The efforts of Title I Monitor reporters Andrew Brownstein and Travis Hicks and EarlyStories blogger Richard Lee Colvin (Director of the Hechinger Institute on Education and the Media at Teachers College) to explain, rationalize and even excuse the conflicts of interest of Edward Kame' ennui and his academic colleagues in the Reading First scandal strike your editor/this lawyer as bizarre. They might have come straight from Superman comics' Tales of the Bizzaro World

Anyone who can't see that it is a conflict of interest per se (by definition, on its face, inherently) when someone like Edward Kame' ennui plays a key role advising the federal government on the rules governing the purchase of Reading First products and also has a significant financial interest in selling a product in the Reading First market from a contract he entered into with a publisher while he was playing that role, is ethically challenged.
See edbizbuzz of May 12.  His was a firing offense, and that should have been the end of it. The fact that it isn't says something very disturbing about the practice of government contract law in the public education marketplace.

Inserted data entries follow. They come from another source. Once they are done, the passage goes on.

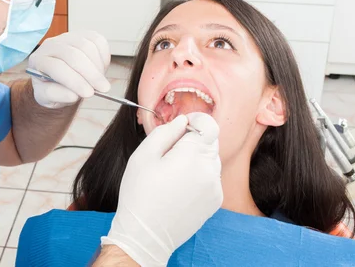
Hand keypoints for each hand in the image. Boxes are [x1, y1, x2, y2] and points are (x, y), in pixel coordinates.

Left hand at [29, 31, 110, 108]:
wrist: (56, 78)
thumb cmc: (50, 87)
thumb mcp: (46, 98)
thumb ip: (56, 96)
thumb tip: (73, 94)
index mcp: (38, 60)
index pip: (57, 67)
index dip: (75, 81)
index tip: (89, 93)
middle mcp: (51, 45)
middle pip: (74, 55)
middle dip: (91, 74)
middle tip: (103, 88)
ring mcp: (67, 37)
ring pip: (87, 46)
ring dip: (98, 66)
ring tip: (100, 82)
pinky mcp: (82, 34)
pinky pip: (97, 41)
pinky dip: (103, 56)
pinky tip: (101, 70)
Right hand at [101, 113, 222, 266]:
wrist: (146, 234)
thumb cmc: (139, 194)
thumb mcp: (143, 155)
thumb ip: (165, 132)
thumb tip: (181, 121)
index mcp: (191, 155)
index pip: (209, 125)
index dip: (196, 120)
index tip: (182, 125)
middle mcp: (209, 170)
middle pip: (210, 141)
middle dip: (193, 140)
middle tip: (169, 152)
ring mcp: (215, 187)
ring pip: (211, 159)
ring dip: (197, 157)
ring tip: (173, 171)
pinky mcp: (215, 200)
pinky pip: (211, 177)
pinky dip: (199, 174)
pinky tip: (180, 185)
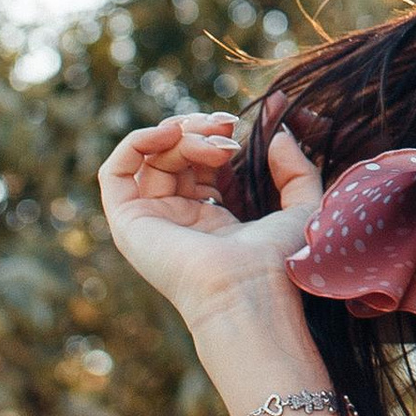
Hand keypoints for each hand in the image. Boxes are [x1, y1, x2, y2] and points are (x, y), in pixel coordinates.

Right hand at [97, 115, 321, 329]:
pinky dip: (137, 142)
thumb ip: (296, 169)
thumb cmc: (276, 262)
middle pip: (174, 155)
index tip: (239, 125)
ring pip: (151, 158)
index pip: (201, 163)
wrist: (247, 291)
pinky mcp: (128, 222)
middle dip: (200, 130)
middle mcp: (177, 220)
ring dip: (181, 135)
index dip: (216, 136)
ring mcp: (151, 221)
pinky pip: (115, 173)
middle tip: (227, 126)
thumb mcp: (301, 207)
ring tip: (214, 141)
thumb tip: (280, 135)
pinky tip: (170, 134)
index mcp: (212, 220)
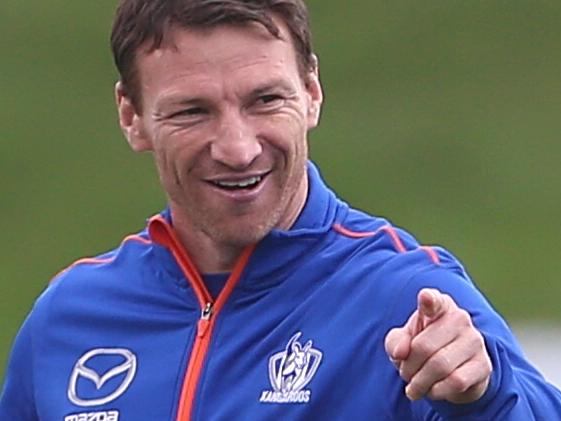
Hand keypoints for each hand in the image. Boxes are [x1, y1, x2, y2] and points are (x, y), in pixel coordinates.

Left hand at [384, 288, 491, 403]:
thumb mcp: (403, 342)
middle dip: (408, 367)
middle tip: (404, 375)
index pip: (434, 300)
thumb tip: (400, 352)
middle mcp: (460, 318)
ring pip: (440, 366)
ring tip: (414, 387)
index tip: (425, 297)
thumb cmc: (422, 347)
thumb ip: (395, 342)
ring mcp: (475, 340)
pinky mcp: (484, 364)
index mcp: (438, 306)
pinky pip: (456, 381)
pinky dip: (438, 391)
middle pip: (424, 347)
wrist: (452, 371)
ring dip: (421, 382)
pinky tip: (433, 390)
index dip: (428, 299)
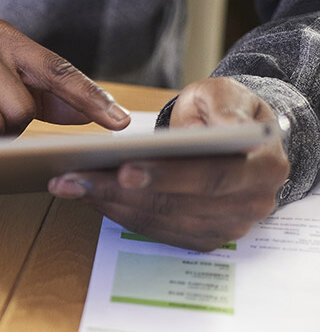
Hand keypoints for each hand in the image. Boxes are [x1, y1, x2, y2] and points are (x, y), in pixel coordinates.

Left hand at [48, 77, 288, 250]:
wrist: (230, 137)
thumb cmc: (223, 112)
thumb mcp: (224, 93)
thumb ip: (222, 107)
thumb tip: (223, 129)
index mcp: (265, 168)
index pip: (213, 177)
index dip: (168, 176)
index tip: (124, 169)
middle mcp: (251, 205)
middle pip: (177, 205)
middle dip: (119, 192)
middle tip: (73, 178)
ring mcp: (227, 227)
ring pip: (159, 221)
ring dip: (108, 204)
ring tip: (67, 184)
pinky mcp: (201, 237)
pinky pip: (153, 230)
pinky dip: (116, 213)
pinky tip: (85, 195)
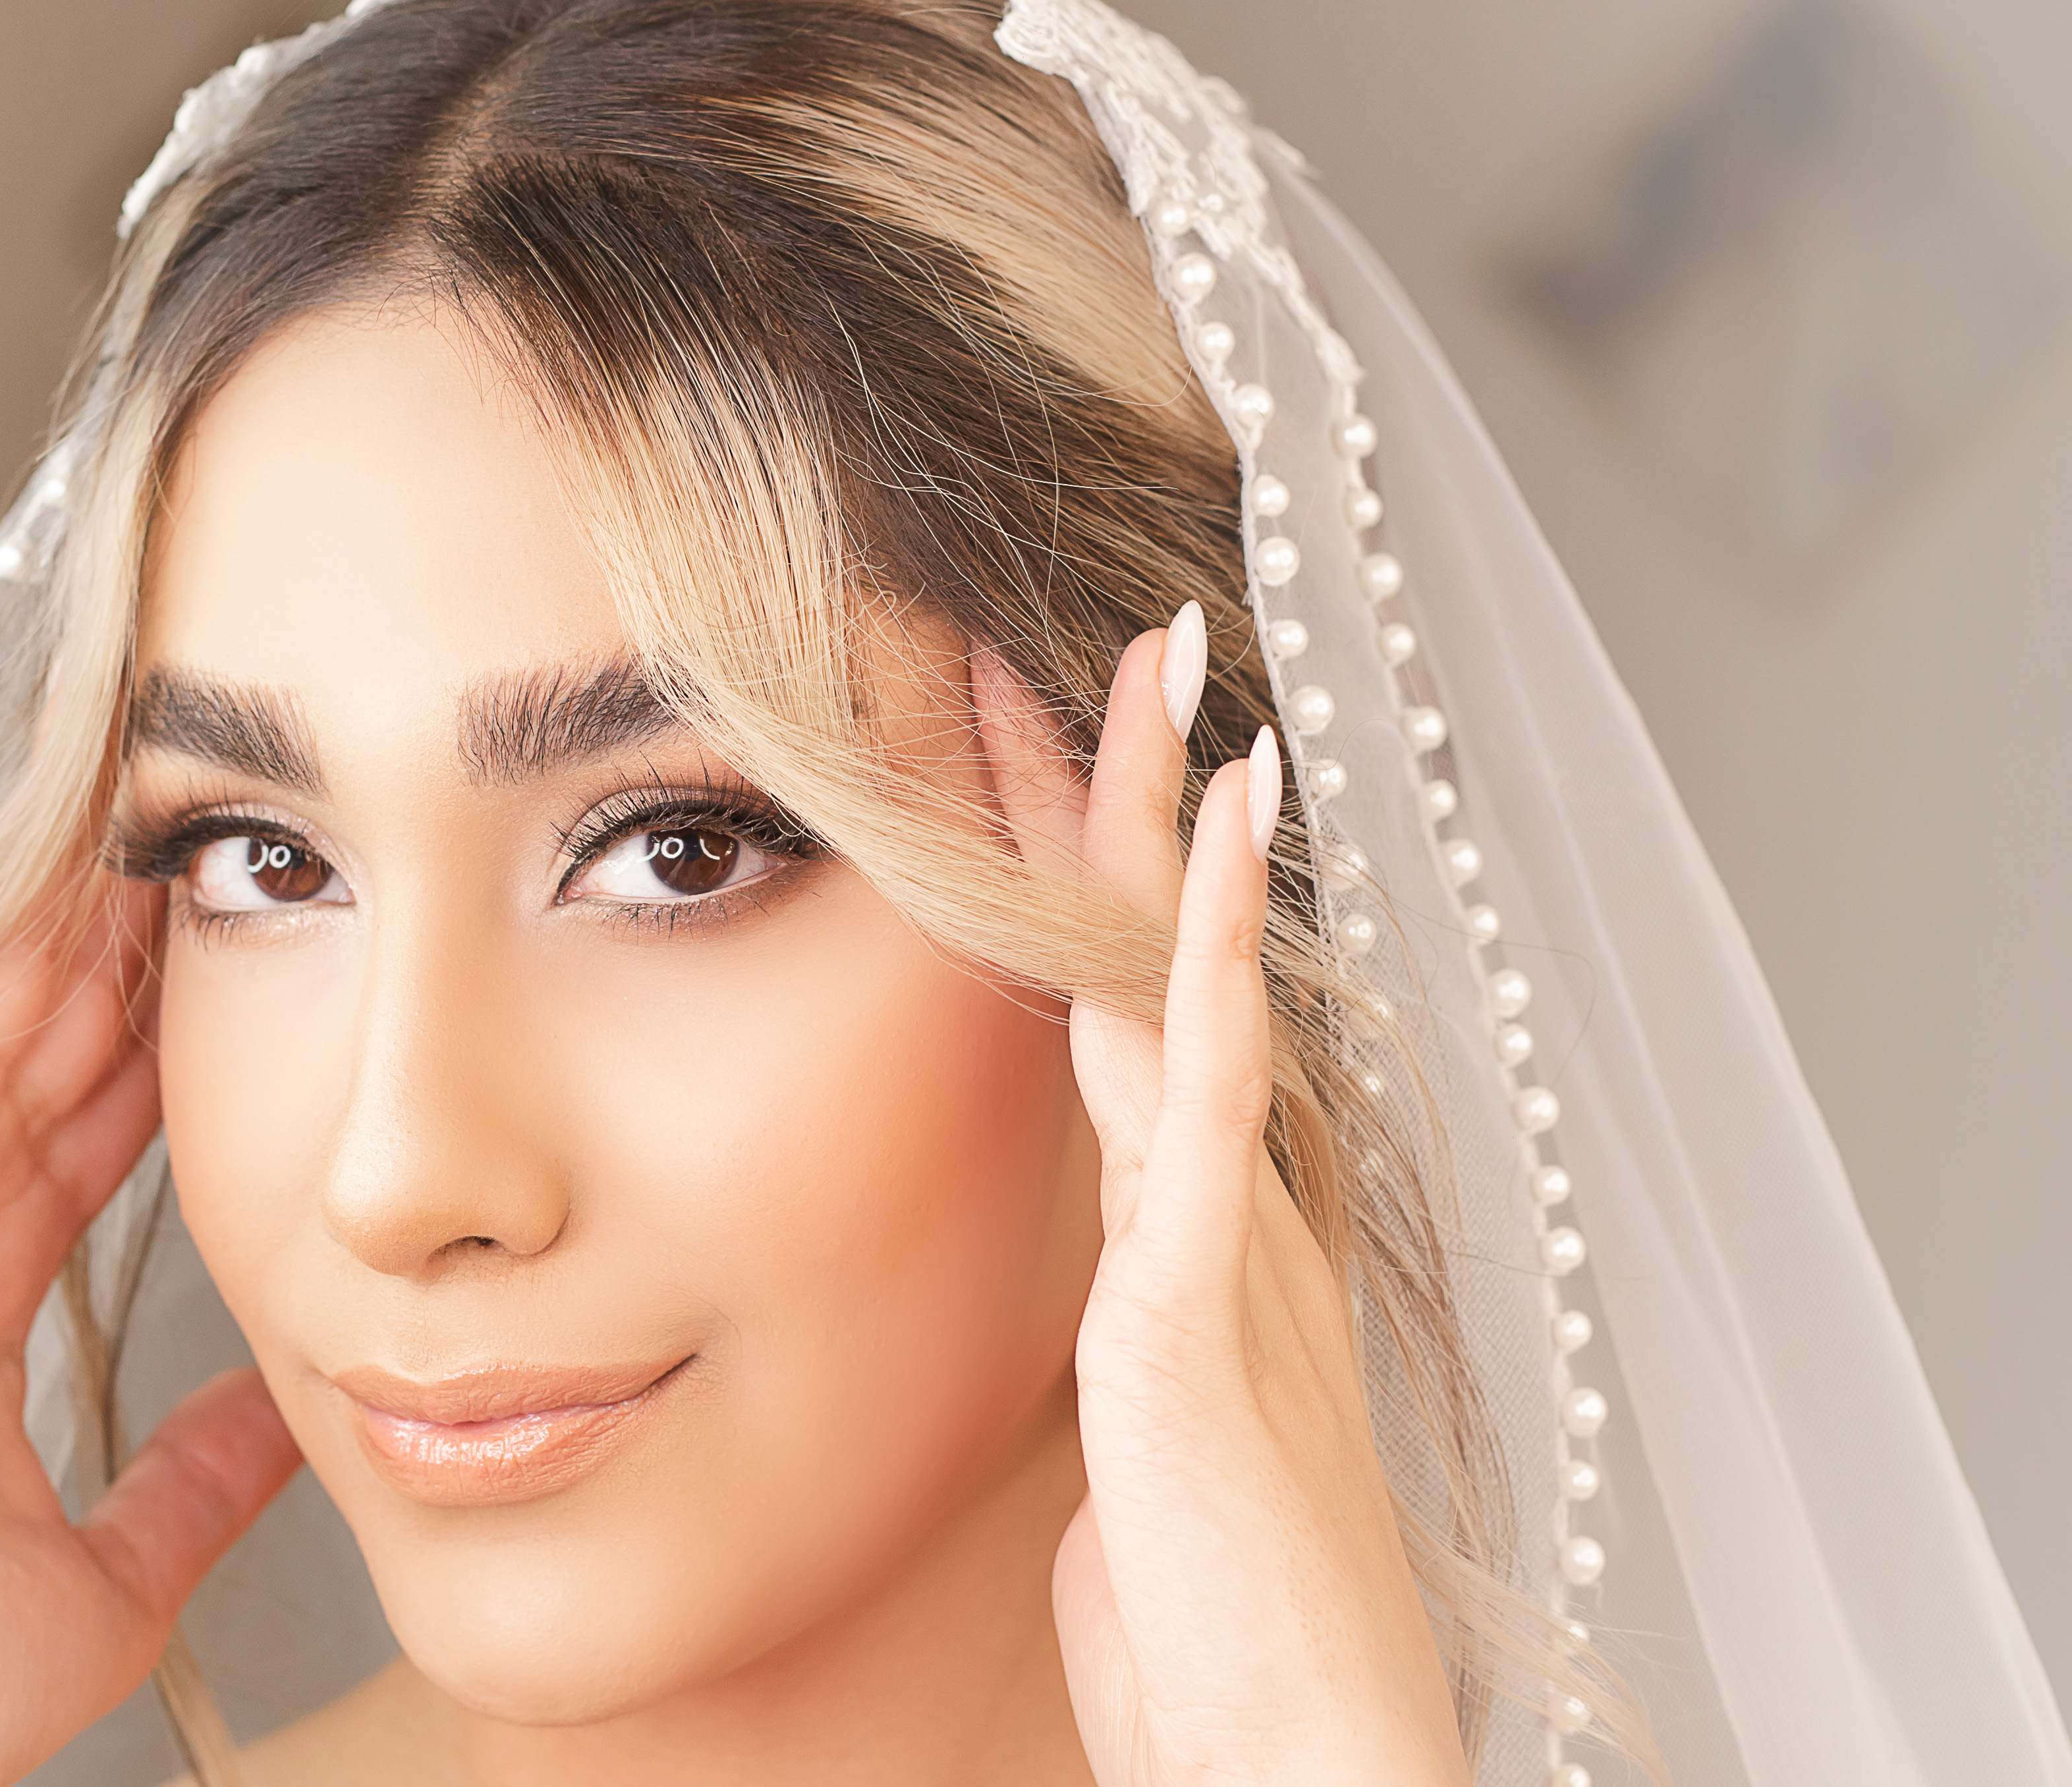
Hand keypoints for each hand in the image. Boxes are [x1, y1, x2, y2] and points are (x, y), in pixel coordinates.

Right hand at [0, 628, 301, 1786]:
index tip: (248, 946)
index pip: (92, 1116)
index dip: (168, 1024)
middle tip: (216, 803)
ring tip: (125, 724)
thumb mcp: (115, 1554)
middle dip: (131, 916)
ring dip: (43, 849)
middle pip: (50, 1017)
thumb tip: (288, 1413)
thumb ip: (194, 1472)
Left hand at [978, 615, 1468, 1786]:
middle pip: (1145, 970)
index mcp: (1186, 1250)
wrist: (1294, 1751)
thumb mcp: (1132, 1461)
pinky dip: (1210, 936)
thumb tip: (1086, 1335)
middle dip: (1121, 807)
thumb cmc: (1211, 1638)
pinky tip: (1218, 813)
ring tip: (1158, 667)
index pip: (1117, 1027)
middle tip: (1110, 649)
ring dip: (1157, 821)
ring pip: (1174, 985)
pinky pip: (1206, 1075)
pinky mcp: (1205, 1288)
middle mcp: (1218, 1215)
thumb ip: (1115, 1364)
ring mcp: (1224, 1238)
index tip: (1032, 761)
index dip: (1078, 893)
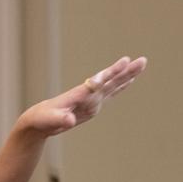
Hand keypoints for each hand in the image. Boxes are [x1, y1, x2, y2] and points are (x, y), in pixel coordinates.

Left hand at [19, 56, 146, 136]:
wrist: (39, 120)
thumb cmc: (42, 119)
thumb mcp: (49, 120)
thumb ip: (60, 119)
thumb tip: (69, 121)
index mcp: (79, 94)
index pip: (98, 81)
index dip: (111, 72)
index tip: (124, 62)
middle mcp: (88, 93)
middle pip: (110, 79)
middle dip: (126, 70)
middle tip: (142, 60)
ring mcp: (92, 98)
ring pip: (113, 84)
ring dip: (127, 75)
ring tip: (142, 63)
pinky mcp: (93, 104)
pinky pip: (111, 93)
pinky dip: (121, 86)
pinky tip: (130, 80)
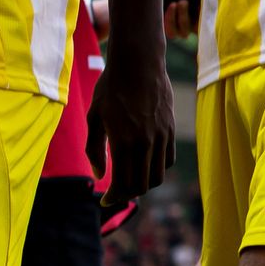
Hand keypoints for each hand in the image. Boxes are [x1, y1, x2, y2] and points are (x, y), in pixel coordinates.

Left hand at [89, 39, 174, 210]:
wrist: (139, 63)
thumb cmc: (110, 88)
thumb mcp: (93, 117)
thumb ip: (94, 150)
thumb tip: (99, 176)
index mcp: (123, 142)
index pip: (122, 184)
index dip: (113, 198)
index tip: (104, 201)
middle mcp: (146, 143)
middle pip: (141, 185)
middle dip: (127, 195)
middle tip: (115, 193)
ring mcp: (162, 137)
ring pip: (157, 176)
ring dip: (143, 184)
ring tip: (130, 181)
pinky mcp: (171, 129)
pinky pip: (168, 160)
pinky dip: (156, 169)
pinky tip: (143, 163)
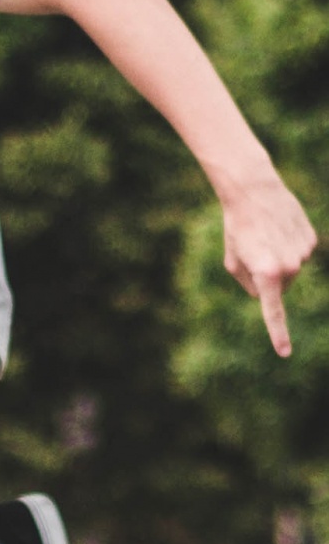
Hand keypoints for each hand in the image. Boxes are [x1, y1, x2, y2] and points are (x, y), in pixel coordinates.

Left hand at [222, 168, 317, 357]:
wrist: (254, 190)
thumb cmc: (237, 228)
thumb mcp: (233, 262)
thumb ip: (249, 284)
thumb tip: (268, 293)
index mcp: (266, 275)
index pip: (273, 311)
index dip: (278, 334)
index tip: (284, 353)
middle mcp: (290, 267)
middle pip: (279, 288)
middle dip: (268, 276)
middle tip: (256, 251)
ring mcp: (304, 254)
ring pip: (291, 271)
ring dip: (279, 260)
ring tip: (267, 237)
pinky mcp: (311, 240)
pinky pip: (299, 254)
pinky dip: (290, 246)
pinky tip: (280, 229)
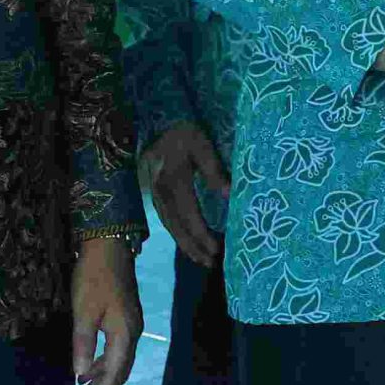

Consider the same fact pattern in a different locale. Imagine an aerospace engineer hired by the Department of the Air Force to play a central role developing the design rules governing the competition for a family of new fighter aircaft, and the approval of such aircraft. During this assignment he contracts with an aircaft manufacturer to build an aircaft for that very competition. Then he attends a lunch at a downtown Washington restaurant that was set up by that aircraft manufacturer for its' CEO to meet with the Assistant Secretary of the Air Force for Aquisition, and the competition is known by all atending to be a prime subject of discussion. Explain - with a straight face - why everyone involved would not be sent packing from their jobs within 72 hours.

Now, explain how or why the ethical bar at Education should be lower than Defense - and let's not confining that bar to common or statutory law, but just common decency, good management, reasonable stewardship, and a sense of fiduciary obligation.

The fact that Assistant Secretary for Elementary and Secondary Education Susan Neuman didn't act to terminate Kame' ennui's contract may make her complicit or simply not too bright, but it hardly excuses him. The obligation for full and candid disclosure always lies with the advisor, and it's unlikely that Kame' ennui gave his lunchmates a full explanation.

Edward Kame' ennui is not a child and his emails certainly don't suggest he is a naif when it comes to the worlds of consulting, Washington policy, academia or publishing. It's far more reasonable to assume that with his understanding even of the academic experience in conflicts management, Kame' ennui knew what he was doing at the very least deserved advice from counsel. After all, we are talking about an income stream of around $150,000 per year from Pearson. And if he hired a lawyer before this mess rather than after, it's hard to believe any counsel would have told Kame' ennui what he was doing was absolutely above board, a best business practice and good idea without legal risk. Is anyone here familiar with the concept of "willful neglect?"

This whole affair is nothing less than disgusting. It is an incredibly sad day for this country when any educator is actually prepared to argue about something that should be as clear as the nose on your face. Expect to see a discussion of what this says about K-12's evolution into a market in the coming days.